Dublin City Council CEO Owen Keegan Alamy Stock Photo

Homeless charities hit back after Keegan says 'whole industry' sustaining people sleeping in tents

He said the policy of removing tents is “not very popular, but we do it because we don’t believe it’s appropriate”.

HOMELESS CHARITIES HAVE today criticised Dublin City Council’s chief executive Owen Keegan who yesterday suggested that “well-intended” homeless volunteers are sustaining people sleeping in tents on the streets of the capital. 

Speaking to Newstalk’s The Hard Shoulder, Keegan was commenting on the perception that Dublin is unsafe after Irish Olympian Jack Woolley was assaulted in Dublin city centre on Friday night. 

Keegan told the programme that anti-social behaviour is a concern and said that the proliferation of tents in Dublin is adding to this. 

“There are other aspects, like the proliferation of tents – and I’ll get into trouble for saying this – but we don’t think people should be allowed sleep in tents when there’s an abundance of supervised accommodation in hostels.

“We’ve had up to 100/150 beds available every night for homeless people, and we would have thought that it’s not unreasonable that in those situations, if you’re homeless, you’d go into a professionally managed hostel.”

Keegan said there is “massive pressure” to allow people to camp on the street.

“And that adds to that perception of an edginess about the city”.

Asked about homeless people who may not feel safe staying in hostels he said: “I think being out on the street in a tent is objectively is much less safe than being in a professionally managed hostel.

“There is an issue that if you’re in a hostel, which is a congregated setting, there has to be some limits on your behaviour and some people find that very challenging.

“I still think you’re better off in there, where you can access services in a much safer environment than being out on the street.”

Reacting to Keegan’s comments this morning, Fr Peter McVerry said some people “feel safer sleeping on the streets or sleeping in tents”. 

McVerry said that while some of the emergency accommodation in the city are single rooms of “excellent quality”, other accommodation is shared with “four, five, six or more” people to a room. 

He said a big complaint from people in shared accommodation is drug use. 

“These are people who are drug-free or who are trying to stay off drugs.

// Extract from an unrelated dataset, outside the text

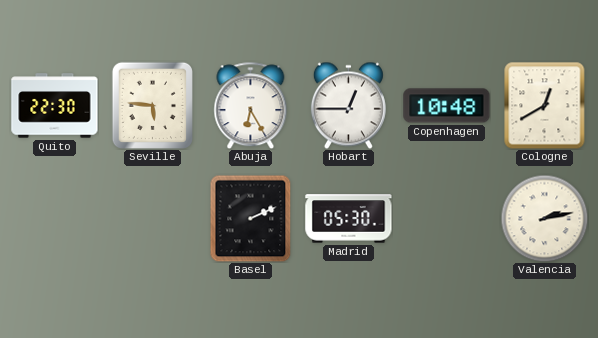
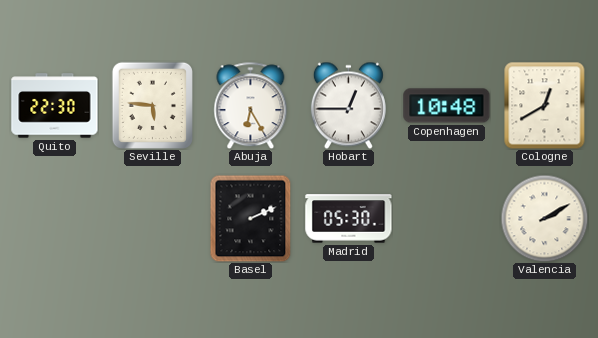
Valencia: 2:13 -> 2:10
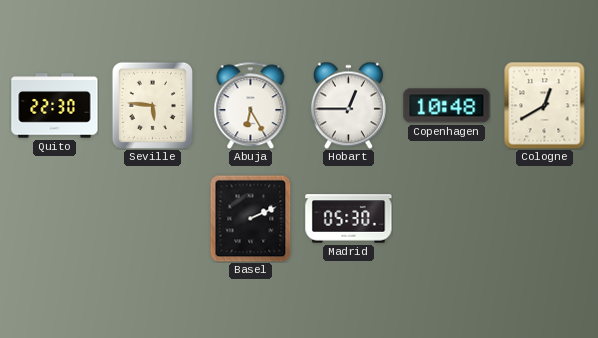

They do not want to go into these hostels,” McVerry said. 

He later said: “If we want to get people off the streets, we have to ensure these hostels are safe. That means providing for homeless people a single room or at least a partition space where they can go in at night, lock the door, know they’re not going to be assaulted during the night, know that their belongings are still going to be there in the morning.” 

Focus Ireland director of advocacy Mike Allen said the solution to the issues which Keegan has raised “is not removing tents, or better shelters, or better PR for shelters, it is affordable housing”. 

“Mr Keegan is the CEO of the largest housing authority in the country and his plans to solve the housing problem should get more attention than his feelings about tents,” Allen said. 

He added that “even the best-run shelter requires rules and regulations which many people feel are oppressive and wish to avoid”. 

“While we share Mr Keegan’s views that living in a tent on the street is objectively more dangerous than living in emergency accommodation, if people feel safer in their tents it is not an adequate response to just ‘disagree’ with them,” Allen said. 

“We need to understand why people are anxious about organised shelters and respond to their concerns. The availability of cheap tents which are easy to put up in urban spaces has given people who are homeless some limited choices, the choices people make in these circumstances should lead us to reflect on what we are doing and what we can do better,” he said. 

“Taking away their tents and reducing their limited choices is not an ethical or effective solution.”  

Inner City Helping Homeless CEO David Hall said Keegan’s comments “distracting from failed policies that have led to the increase in homelessness across the city”. 


Meanwhile, Sinn Féin TD Eoin Ó Broin has called on Keegan to withdraw his comments.

Speaking at Leinster House today, the Sinn Féin housing spokesperson said that Keegan’s comments were “very unfortunate” and “regrettable”.

“There are very good reasons why people don’t go into emergency accommodation,” he said.

“People who experience mental health, people who have had negative experiences in those threshold, dorm-style or shared hostels. They don’t feel comfortable.”

He said that the solution was to end this type of homeless accommodation and move people out of homelessness quicker.

“People feel like they have no other choice. That’s not a criticism of the providers of the emergency accommodation, it’s a criticism of Government policy.”

Ó Broin questioned again the the delay in publishing the Government’s “Housing for All” plan.

The new plan was scheduled to be launched in July, but was delayed.

Ó Broin said there was “disorientation, disagreement and confusion” between Fine Gael and Fianna Fáil over housing policy.

“They’re going to announce the plan, it’ll then take six, eight, nine months before that gets up in action. Micheál Martin will no longer be Taoiseach by the time the Fianna Fáil housing plan is even in action,” he said.